## Task description
Leave the pictures out. Return the rest of the listing below exactly.

[Opening Provided material section]

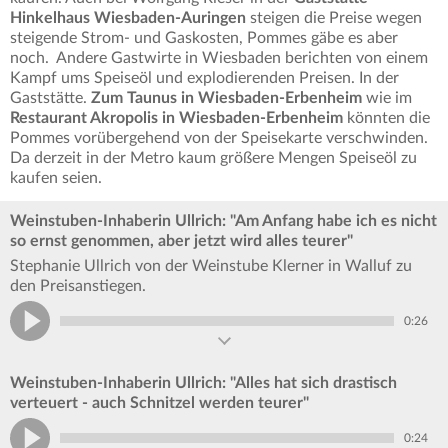
Hinkelhaus Wiesbaden-Auringen
steigen die Preise wegen
steigende Strom- und Gaskosten, Pommes gäbe es aber
noch. Andere Gastwirte in Wiesbaden berichten von einem
Kampf ums Speiseöl und explodierenden Preisen. In der
Gaststätte.
Zum Taunus in Wiesbaden-Erbenheim
wie im
Restaurant Akropolis in Wiesbaden-Erbenheim
könnten die
Pommes vorübergehend von der Speisekarte verschwinden.
Da derzeit in der Metro kaum größere Mengen Speiseöl zu
kaufen seien.
Weinstuben-Inhaberin Ullrich: "Am Anfang habe ich es nicht
so ernst genommen, aber jetzt wird alles teurer"
Stephanie Ullrich von der Weinstube Klerner in Walluf zu
den Preisanstiegen.
0:26
Weinstuben-Inhaberin Ullrich: "Alles hat sich drastisch
verteuert - auch Schnitzel werden teurer"
0:24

[Closing Provided material section]

## Output below
Hinkelhaus Wiesbaden-Auringen
steigen die Preise wegen
steigende Strom- und Gaskosten, Pommes gäbe es aber
noch. Andere Gastwirte in Wiesbaden berichten von einem
Kampf ums Speiseöl und explodierenden Preisen. In der
Gaststätte.
Zum Taunus in Wiesbaden-Erbenheim
wie im
Restaurant Akropolis in Wiesbaden-Erbenheim
könnten die
Pommes vorübergehend von der Speisekarte verschwinden.
Da derzeit in der Metro kaum größere Mengen Speiseöl zu
kaufen seien.
Weinstuben-Inhaberin Ullrich: "Am Anfang habe ich es nicht
so ernst genommen, aber jetzt wird alles teurer"
Stephanie Ullrich von der Weinstube Klerner in Walluf zu
den Preisanstiegen.
0:26
Weinstuben-Inhaberin Ullrich: "Alles hat sich drastisch
verteuert - auch Schnitzel werden teurer"
0:24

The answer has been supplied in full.